Labour retained control of the council after winning 21 of the 30 seats – down by four from the previous election in 1999. The Conservatives were the second-largest party on the council after doubling their number to four while the Scottish National Party (SNP) won three seats – an increase of one.

==Background==
Following the implementation of the Local Government etc. (Scotland) Act 1994, a unitary authority system of local government comprising 32 council areas was introduced the following year. The 2003 elections would be the third elections since their establishment.

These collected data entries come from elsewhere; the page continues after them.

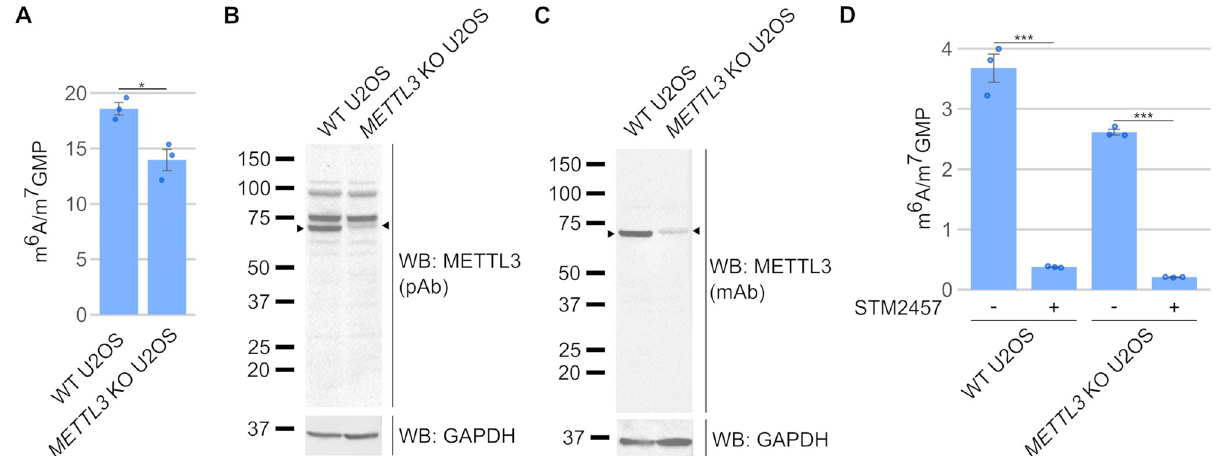
Fig 3. METTL3 knockout in U2OS cells also appears to be incomplete. ( A ) METTL3 KO U2OS cells have persistent m 6 A. METTL3 KO U2OS cells have been reported to have 60% the levels of m 6 A found in control U2OS cells [24]. We reconfirmed this with mass spectrometry measurements of m 6 A, which showed that METTL3 KO U2OS cells have 75.2% remaining m 6 A compared to WT. Thus, m 6 A levels remain high in METTL3 KO U2OS cells. Error bars indicate standard error ( n = 3). � = p -value < 0.5, �� = p -value < 0.01, ��� = p -value < 0.005, n.s. = not significant. Underlying data can be found in S1 Data. ( B ) METTL3 KO U2OS cells express a novel anti-METTL3-antibody-reactive protein. As m 6 A levels were not completely ablated in the METTL3 KO U2OS cells, we assessed METTL3 protein expression in these cells to confirm if the knockout was effective. We found that WT METTL3 protein was lost in the METTL3 KO U2OS cells, but a larger protein that was reactive to the anti-METTL3 antibody was found in the METTL3 KO U2OS cells. This suggests the METTL3 KO U2OS cells express a novel METTL3 protein that is slightly larger than the WT METTL3. ( C ) Confirmation of a novel METTL3-like protein in METTL3 KO U2OS using a second METTL3 antibody. To confirm that the METTL3-immunoreactive band we saw in METTL3 KO U2OS cells in Fig 3B was METTL3, we used a second anti-METTL3 mAb to confirm the result. The same protein band is immunoreactive to the second anti-METTL3 antibody, thus suggesting that the METTL3 KO U2OS cells express a novel, larger METTL3 protein. ( D ) A METTL3-specific inhibitor leads to loss of m 6 A even in METTL3 KO U2OS cells. WT and METTL3 KO U2OS cells were treated with 30 μ M STM2457, and m 6 A levels were measured by mass spectrometry after 48 h. m 6 A was reduced by 89.8% in the WT U2OS cells and 92.1% in the METTL3 KO U2OS cells after STM2457 treatment. It should be noted that 30 μ M may not fully inhibit METTL3, so some of the residual m 6 A after STM2457 treatment may still derive from METTL3 isoforms. Thus, a METTL3 isoform is responsible for most of the remaining m 6 A in the METTL3 KO U2OS cells. Error bars indicate standard error ( n = 3). � = p -value < 0.5, �� = p -value < 0.01, ��� = p -value < 0.005, n.s. = not significant. Underlying data can be found in S1 Data. mAb, monoclonal antibody; m 6 A, N 6 -methyladenosine; pAb, polyclonal antibody; WB, western blot; WT,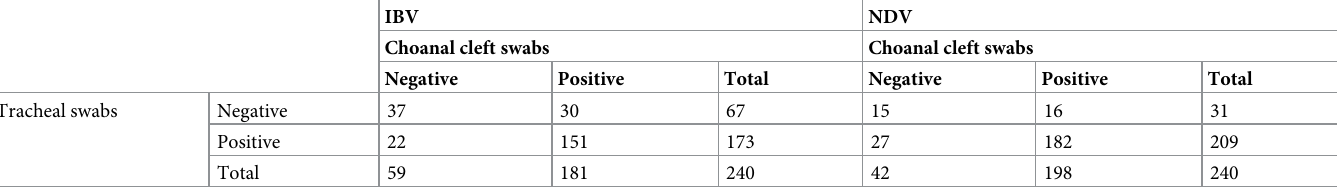
Table 3. Number of birds positive and negative for IBV and NDV GC in choanal cleft and tracheal swabs. IBV NDV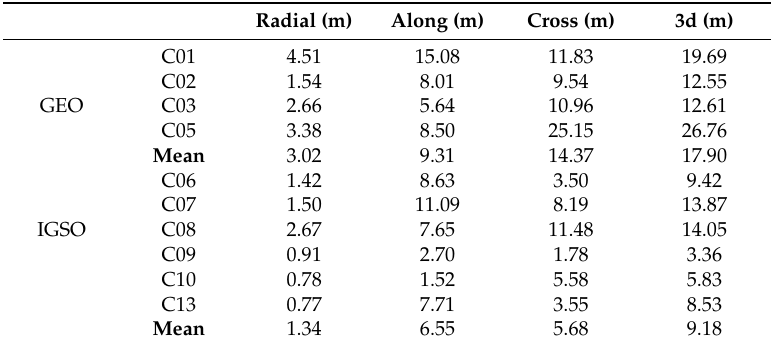
Table 4. Root mean square (RMS) errors of the first hour of healthy broadcast ephemerides after maneuvering in 2017 for each Beidou satellite.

At the previous election in 1999, Labour retained control after taking 25 of the 30 seats. The Scottish National Party (SNP) and the Conservatives both won two seats and one independent candidate was elected.

==Results==

Source:

2003 North Ayrshire Council election result
| Party |  | Seats | Gains | Losses | Net gain/loss | Seats % | Votes % | Votes | +/− |
|---|---|---|---|---|---|---|---|---|---|
|  | Labour | 21 | 0 | 4 | −4 | 70.0 | 44.0 | 22,591 | −2.9 |
|  | Conservative | 4 | 2 | 0 | +2 | 13.3 | 19.1 | 9,804 | +0.9 |
|  | SNP | 3 | 1 | 0 | +1 | 10.0 | 28.2 | 14,465 | −3.0 |
|  | Independent | 2 | 1 | 0 | +1 | 6.7 | 5.5 | 2,837 | +3.6 |
|  | Scottish Socialist | 0 | 0 | 0 | Steady | 0.0 | 2.4 | 1,220 | +1.9 |
|  | Liberal Democrats | 0 | 0 | 0 | Steady | 0.0 | 0.4 | 199 | New |
|  | Firefighters Against Cuts | 0 | 0 | 0 | Steady | 0.0 | 0.2 | 132 | New |
|  | Socialist Labour | 0 | 0 | 0 | Steady | 0.0 | 0.2 | 129 | −1.1 |
| Total |  | 30 |  |  |  |  |  | 51,377 |  |

==Ward results==
===Irvine West===

Irvine West
| Party |  | Candidate | Votes | % | ±% |
|---|---|---|---|---|---|
|  | Labour | David O'Neill | 761 | 43.9 | +1.1 |
|  | SNP | C. McKenzie | 485 | 28.0 | −7.7 |
|  | Conservative | D. Belding | 227 | 13.1 | +0.5 |
|  | Scottish Socialist | J. Gray | 191 | 11.0 | +6.1 |
|  | Socialist Labour | R. Cochrane | 70 | 4.0 | Steady |
| Majority |  |  | 276 | 15.9 | +8.8 |
| Turnout |  |  | 1,562 | 44.9 | −12.1 |
| Registered electors |  |  | 3,860 |  |  |
|  | Labour hold |  | Swing | +2.7 |  |

===Arran===

Arran
| Party |  | Candidate | Votes | % | ±% |
|---|---|---|---|---|---|
|  | Conservative | Margaret Currie | 1,105 | 46.3 | +17.1 |
|  | Labour | John Sillars | 782 | 32.8 | −9.8 |
|  | SNP | James Lees | 266 | 11.2 | −16.9 |
|  | Scottish Socialist | Isla Blair | 232 | 9.7 | New |
| Majority |  |  | 323 | 13.5 | N/A |
| Turnout |  |  | 2,385 | 61.4 | −4.9 |
| Registered electors |  |  | 3,884 |  |  |
|  | Conservative gain from Labour |  | Swing | +13.4 |  |

===West Kilbride===

West Kilbride
| Party |  | Candidate | Votes | % | ±% |
|---|---|---|---|---|---|
|  | Independent | Elizabeth McLardy | 1,232 | 52.5 | +10.7 |
|  | Conservative | Anne Wilkinson | 654 | 27.9 | −4.8 |
|  | Labour | Michael McGuire | 220 | 9.4 | New |
|  | SNP | John Willis | 171 | 7.3 | New |
|  | Socialist Labour | James McDaid | 59 | 2.5 | New |
| Majority |  |  | 578 | 24.6 | +15.5 |
| Turnout |  |  | 2,346 | 61.1 | −8.2 |
| Registered electors |  |  | 3,838 |  |  |
|  | Independent hold |  | Swing | +10.7 |  |

==Aftermath==
Labour retained control of the council with a reduced majority after taking 21 of the 30 seats – down by four from the previous election. The Conservatives were the second-largest party after doubling their representation on the council to four. Despite coming second on the popular vote, the SNP only managed to take three seats – an increase of one from 1999. Two independent candidates were also elected.

These would be the last council elections contested using first-past-the-post voting as proportional representation and the single transferable vote was introduced for Scottish councils from the 2007 elections.